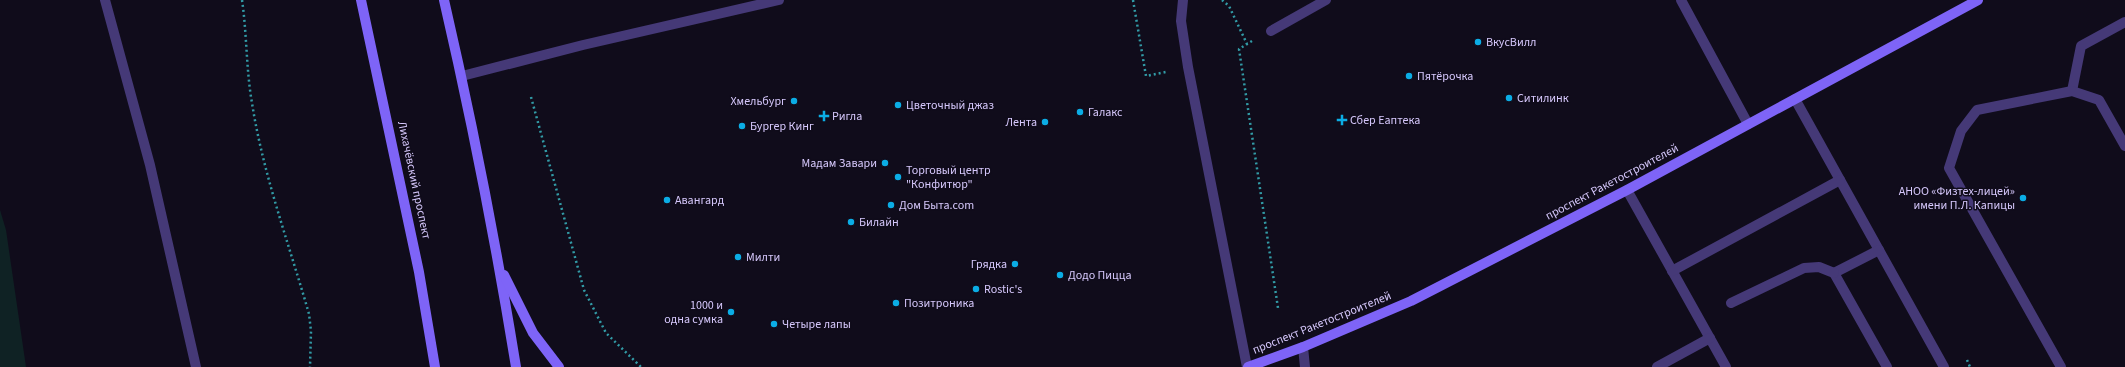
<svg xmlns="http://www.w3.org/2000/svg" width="2125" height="367" font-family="'Source Sans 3',sans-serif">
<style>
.green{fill:#0f2224}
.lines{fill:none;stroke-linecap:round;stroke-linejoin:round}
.path{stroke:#329ba6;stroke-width:2.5;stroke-dasharray:2 3;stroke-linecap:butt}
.service{stroke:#453977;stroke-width:10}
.secondary{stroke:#7e64f7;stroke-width:10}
.poi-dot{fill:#0bade5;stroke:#100c1b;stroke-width:1.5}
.labels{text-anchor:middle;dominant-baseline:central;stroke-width:3;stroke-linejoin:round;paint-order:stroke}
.poi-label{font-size:12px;fill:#d6c8fc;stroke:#100c1b;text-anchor:start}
.street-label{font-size:12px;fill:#d6c8fc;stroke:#100c1b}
</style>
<rect width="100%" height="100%" fill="#100c1b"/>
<path class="green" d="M0 210 6 230 26 367H0Z"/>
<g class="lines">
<g class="path">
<path d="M242 0C247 34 246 69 252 103 263 174 289 244 309 314L311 331 310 367"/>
<path d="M1133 0 1146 76 1166 72"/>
<path d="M1222 0 1229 6 1247 44"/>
<path d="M1252 41 1239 49 1278 308"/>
<path d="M531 97 584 290 606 333 641 367"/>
<path d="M1967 360 1970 367"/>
</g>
<g class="service">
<path d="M105 0 150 165 196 367"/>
<path d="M1183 0 1181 21 1188 67 1247 367"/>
<path d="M1681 0 1748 124"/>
<path d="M1271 31 1326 0"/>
<path d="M462 76 583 45 779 0"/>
<path d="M2072 91 2081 46 2125 22"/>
<path d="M1795 99 1944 367"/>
<path d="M1627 190 1726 367"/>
<path d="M1879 250 1834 273 1887 367"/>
<path d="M1672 271 1840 180"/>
<path d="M1731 303 1804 268 1819 267 1834 273"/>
<path d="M1303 347 1305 367"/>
<path d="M1657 367 1710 338"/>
<path d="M2061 367 1949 168 1961 131 1977 110 2072 91 2099 100 2125 146"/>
</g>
<g class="secondary">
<path d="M361 0 419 272 435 367"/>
<path d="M444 0C472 121 496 244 516 367"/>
<path d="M504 275 533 333 559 367"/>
<path d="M1248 367 1303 347 1411 301 1627 190 1978 0"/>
</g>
</g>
<g class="poi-dot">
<circle cx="1478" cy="42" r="4"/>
<circle cx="1409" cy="76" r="4"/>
<circle cx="1509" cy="98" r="4"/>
<circle cx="794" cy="101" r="4"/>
<circle cx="898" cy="105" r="4"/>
<circle cx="1080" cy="112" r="4"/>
<path d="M822 110h4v4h4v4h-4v4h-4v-4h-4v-4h4z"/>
<path d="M1340 114h4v4h4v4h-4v4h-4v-4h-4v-4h4z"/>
<circle cx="1045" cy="122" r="4"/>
<circle cx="742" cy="126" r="4"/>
<circle cx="885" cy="163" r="4"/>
<circle cx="898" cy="177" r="4"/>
<circle cx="2023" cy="198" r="4"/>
<circle cx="667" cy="200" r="4"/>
<circle cx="891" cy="205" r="4"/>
<circle cx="851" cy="222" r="4"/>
<circle cx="738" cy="257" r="4"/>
<circle cx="1015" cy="264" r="4"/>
<circle cx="1060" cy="275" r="4"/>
<circle cx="976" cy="289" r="4"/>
<circle cx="896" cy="303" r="4"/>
<circle cx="731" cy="312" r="4"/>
<circle cx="774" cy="324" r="4"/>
</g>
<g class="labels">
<g class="poi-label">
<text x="1486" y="42">ВкусВилл</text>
<text x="1417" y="76">Пятёрочка</text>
<text x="1517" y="98">Ситилинк</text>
<text x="786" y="101" text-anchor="end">Хмельбург</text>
<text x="906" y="105">Цветочный джаз</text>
<text x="1088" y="112">Галакс</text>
<text x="832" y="116">Ригла</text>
<text x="1350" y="120">Сбер Еаптека</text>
<text x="1037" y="122" text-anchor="end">Лента</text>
<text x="750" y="126">Бургер Кинг</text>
<text x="877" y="163" text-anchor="end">Мадам Завари</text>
<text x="906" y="170">Торговый центр<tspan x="906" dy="14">"Конфитюр"</tspan></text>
<text x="2015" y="191" text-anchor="end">АНОО «Физтех-лицей»<tspan x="2015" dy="14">имени П.Л. Капицы</tspan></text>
<text x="675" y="200">Авангард</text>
<text x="899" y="205">Дом Быта.com</text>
<text x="859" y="222">Билайн</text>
<text x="746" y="257">Милти</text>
<text x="1007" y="264" text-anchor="end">Грядка</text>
<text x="1068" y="275">Додо Пицца</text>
<text x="984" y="289">Rostic's</text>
<text x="904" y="303">Позитроника</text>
<text x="723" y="305" text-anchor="end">1000 и<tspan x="723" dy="14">одна сумка</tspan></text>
<text x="782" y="324">Четыре лапы</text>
</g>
<g class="street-label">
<text transform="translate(414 180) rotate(78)">Лихачёвский проспект</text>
<text transform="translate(1612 182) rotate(-28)">проспект Ракетостроителей</text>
<text transform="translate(1322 323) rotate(-22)">проспект Ракетостроителей</text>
</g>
</g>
</svg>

※

__REQUIRED WORK__. Wherever the string "linecap" appears in the records above, copy the line it sits in.

__ANSWER SPACE__.
.lines{fill:none;stroke-linecap:round;stroke-linejoin:round}
.path{stroke:#329ba6;stroke-width:2.5;stroke-dasharray:2 3;stroke-linecap:butt}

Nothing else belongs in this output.